Les 100 mots de la Shoah

Le parole della Shoah

Un suggerimento per affrontare in modo diverso il tema della Shoah.

“Qui écrit sur l’Allemagne nazie et la Shoah est confronté à de délicats problèmes d’usage du langage. S’il faut éviter d’employer le langage des bourreaux, on n’a souvent d’autre choix que utiliser les mots forgés par les nazis parce qu’ils sont devenus d’usage courant. Mais il ne doit y avoir aucune confusion sur le sens des mots.”[1]

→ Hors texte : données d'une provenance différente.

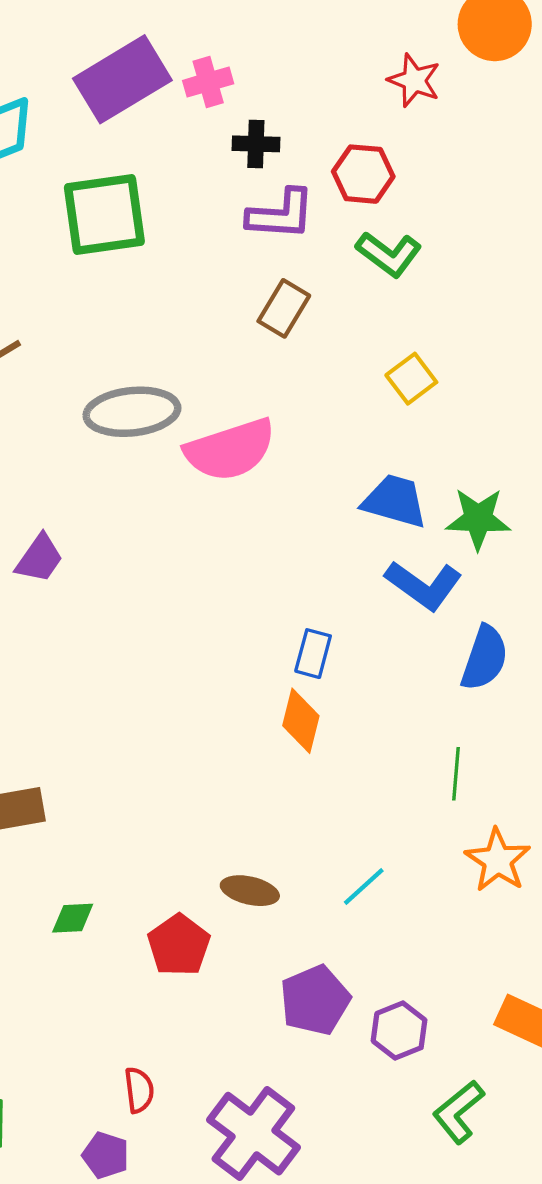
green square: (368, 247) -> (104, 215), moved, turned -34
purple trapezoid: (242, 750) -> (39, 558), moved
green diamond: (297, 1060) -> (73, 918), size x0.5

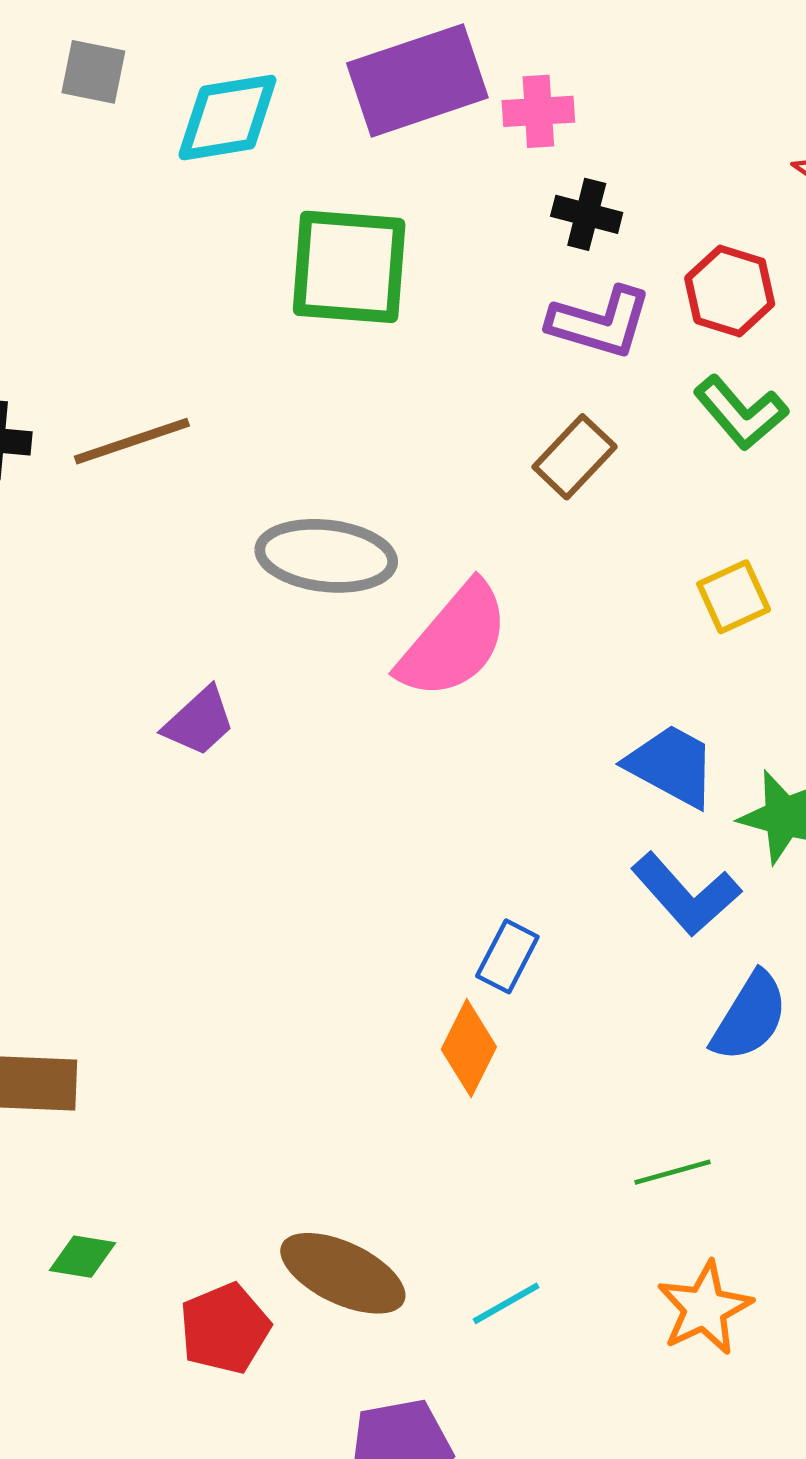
pink semicircle: (230, 450) -> (454, 641), turned -44
purple trapezoid: (39, 558) -> (199, 722), moved
green line: (456, 774) -> (673, 1172), turned 57
brown ellipse: (250, 891) -> (343, 1273), size x1.5

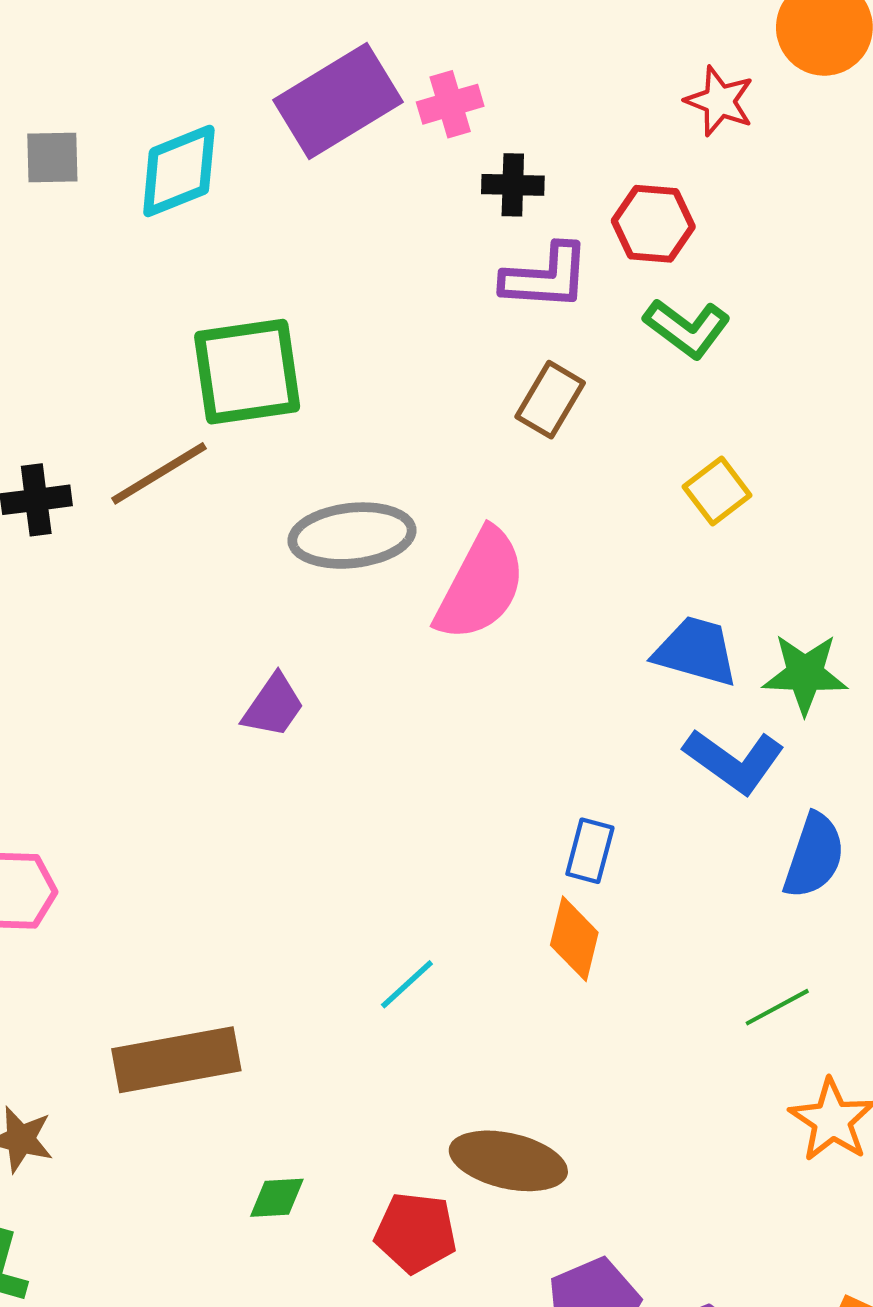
green square: (349, 267) -> (247, 372), moved
cyan line: (506, 1303) -> (407, 984), moved
red pentagon: (225, 1328) -> (416, 1233), turned -30

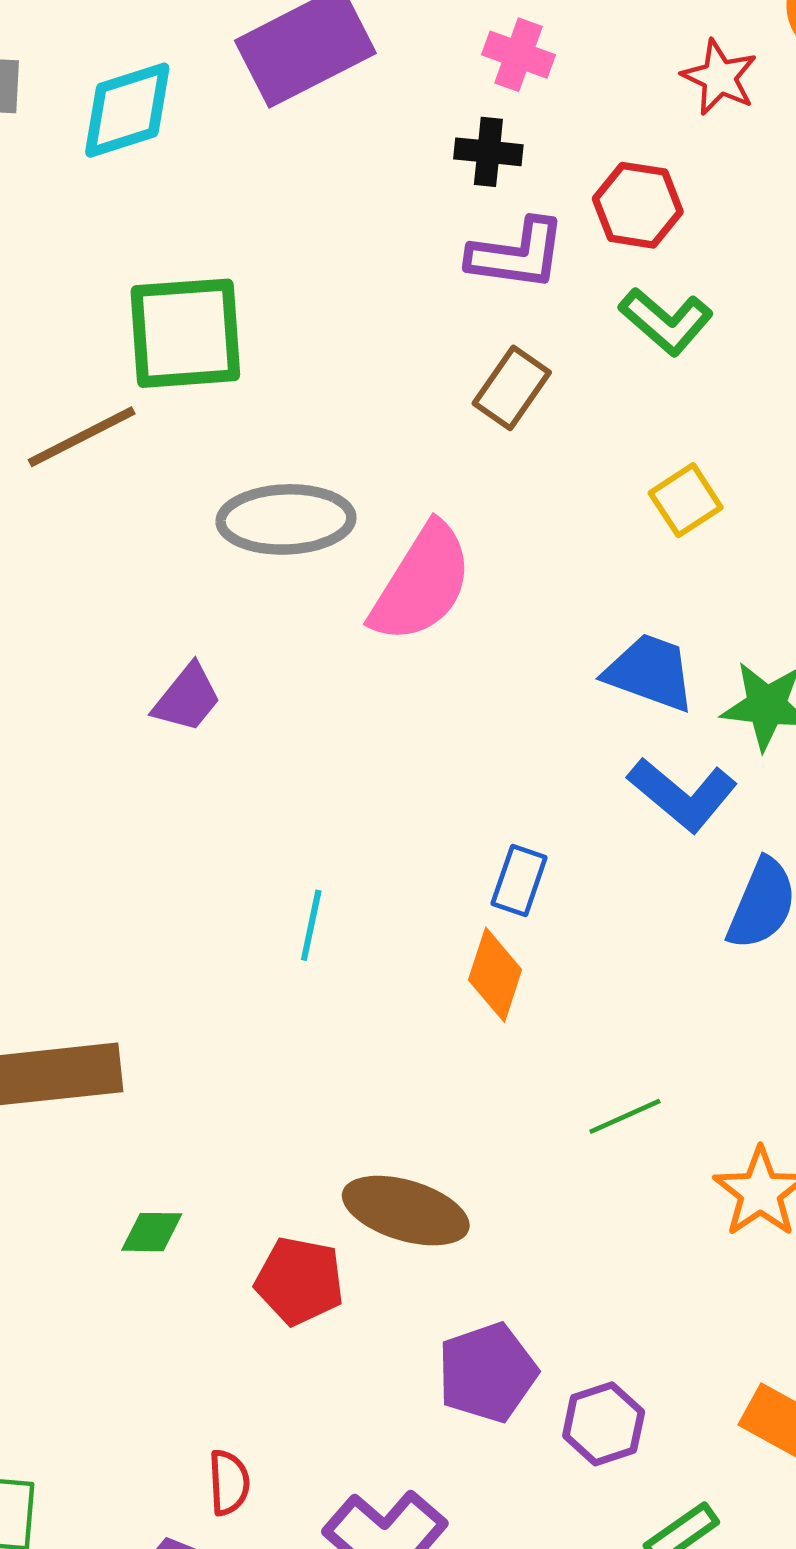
pink cross: (450, 104) -> (519, 55), moved, turned 32
cyan line: (407, 984) -> (311, 925), moved, turned -40
green line: (777, 1007) -> (625, 1116), moved

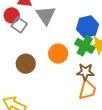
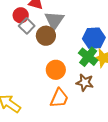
orange circle: (58, 54) -> (56, 70), moved
brown circle: (26, 64) -> (46, 36), moved
orange trapezoid: (87, 90) -> (59, 98), moved

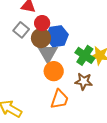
red circle: (21, 15) -> (42, 23), moved
gray triangle: (54, 20) -> (48, 53), moved
blue hexagon: (94, 38) -> (57, 36), moved

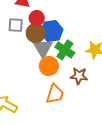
gray square: (21, 30) -> (16, 25), turned -35
green cross: (85, 55) -> (65, 50), moved

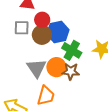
gray triangle: (43, 48) -> (36, 68), moved
brown star: (79, 76) -> (71, 71), moved
orange trapezoid: (55, 94) -> (46, 96), moved

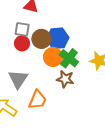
red circle: (42, 20) -> (22, 43), moved
orange circle: (56, 67) -> (53, 57), moved
gray triangle: (36, 68) -> (18, 79), moved

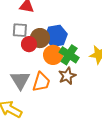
red circle: (22, 43) -> (29, 44), moved
brown star: (65, 79) -> (67, 76), turned -30
orange trapezoid: (37, 100) -> (41, 82), moved

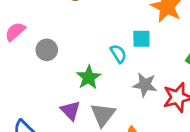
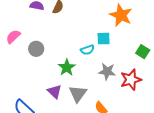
cyan semicircle: (118, 54) -> (87, 50), turned 104

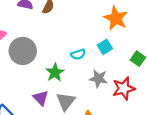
cyan square: (104, 39) -> (105, 47), moved, turned -32
gray circle: (36, 49) -> (23, 51), size x1.6

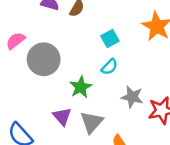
cyan square: (105, 47) -> (110, 38), moved
cyan semicircle: (78, 54) -> (109, 67), turned -32

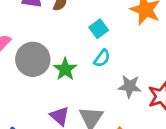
green star: (81, 87) -> (65, 69), moved

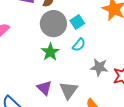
gray circle: (33, 59) -> (53, 24), moved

Aborder l’histoire de la Shoah à l’école n’est jamais simple. Le premier problème auquel on est confronté, c’est le manque de temps dans les programmes d’histoire pour arriver à introduire la complexité de cette période. Le deuxième, c’est le choix des supports à adopter en cours afin d’éviter certains obstacles, notamment l’usage du vocabulaire spécifique des expressions de la langue allemande du Troisième Reich afin de s’entendre sur le sens et la valeur des mots.

L’idée de publier une analyse sur les questions de vocabulaire est déjà présente dans les travaux de recherche[2] de Tal Bruttmann.

Il y a dix-ans, Tal Bruttmann a organisé plusieurs séminaires et conférences sur ce sujet, destinés aux professeurs, étudiants, et autres publics. Le livre[3] est très largement le bilan de ces rencontres.

On parle énormément de ce sujet, mais souvent assez mal, avec beaucoup d’imprécision.

Cet ouvrage nous éclaire afin de ne pas persévérer dans ces erreurs. Les auteurs nous montrent à travers les définitions des expressions, comment les nazis ont détourné le sens des mots et des valeurs afin d’atténuer la violences de leurs actes.

Le livre (125 pages) est pensé non pour être lu d’un seul trait, comme un livre sur le thème de la Shoah, mais pour clarifier des mots (100). Un lexique qui nous offre des informations, des définitions précises du vocabulaire spécifique de l’histoire de la Shoah et de la terminologie utilisée par les nazis. Un appui qui rend compréhensible des concepts et des termes propres à l’histoire de la Shoah. Les auteurs, Tal Bruttmann[4] et Christophe Tarricone[5], ont choisi les 100 mots afin de décrypter l’évènement lui-même, tout en montrant les pièges d’un vocabulaire souvent fixé par les bourreaux pour qualifier leurs politiques.

Le lecteur trouve dans cet ouvrage une analyse de mots qui lui permet de clarifier ses connaissances ou d’acquérir une meilleure maîtrise de ces expressions, dont il est important de connaître le sens, car elles sont souvent employées par inadvertance sans toujours être délimitées par les guillemets.

Le choix des 100 mots de la Shoah offre ainsi un tour d’horizon sur l’organisation des nombreuses et différentes étapes des politiques nazies et des politiques antisémites du Troisième Reich, mais aussi sur les acteurs, sur les lieux et sur les sources ; l’analyse des mots aide à dissiper la confusion commune et à recadrer nos connaissances approximatives de leur origine et de leur signification (voire parfois l'absence de signification): “Solution finale”, “centres de mise à mort[6]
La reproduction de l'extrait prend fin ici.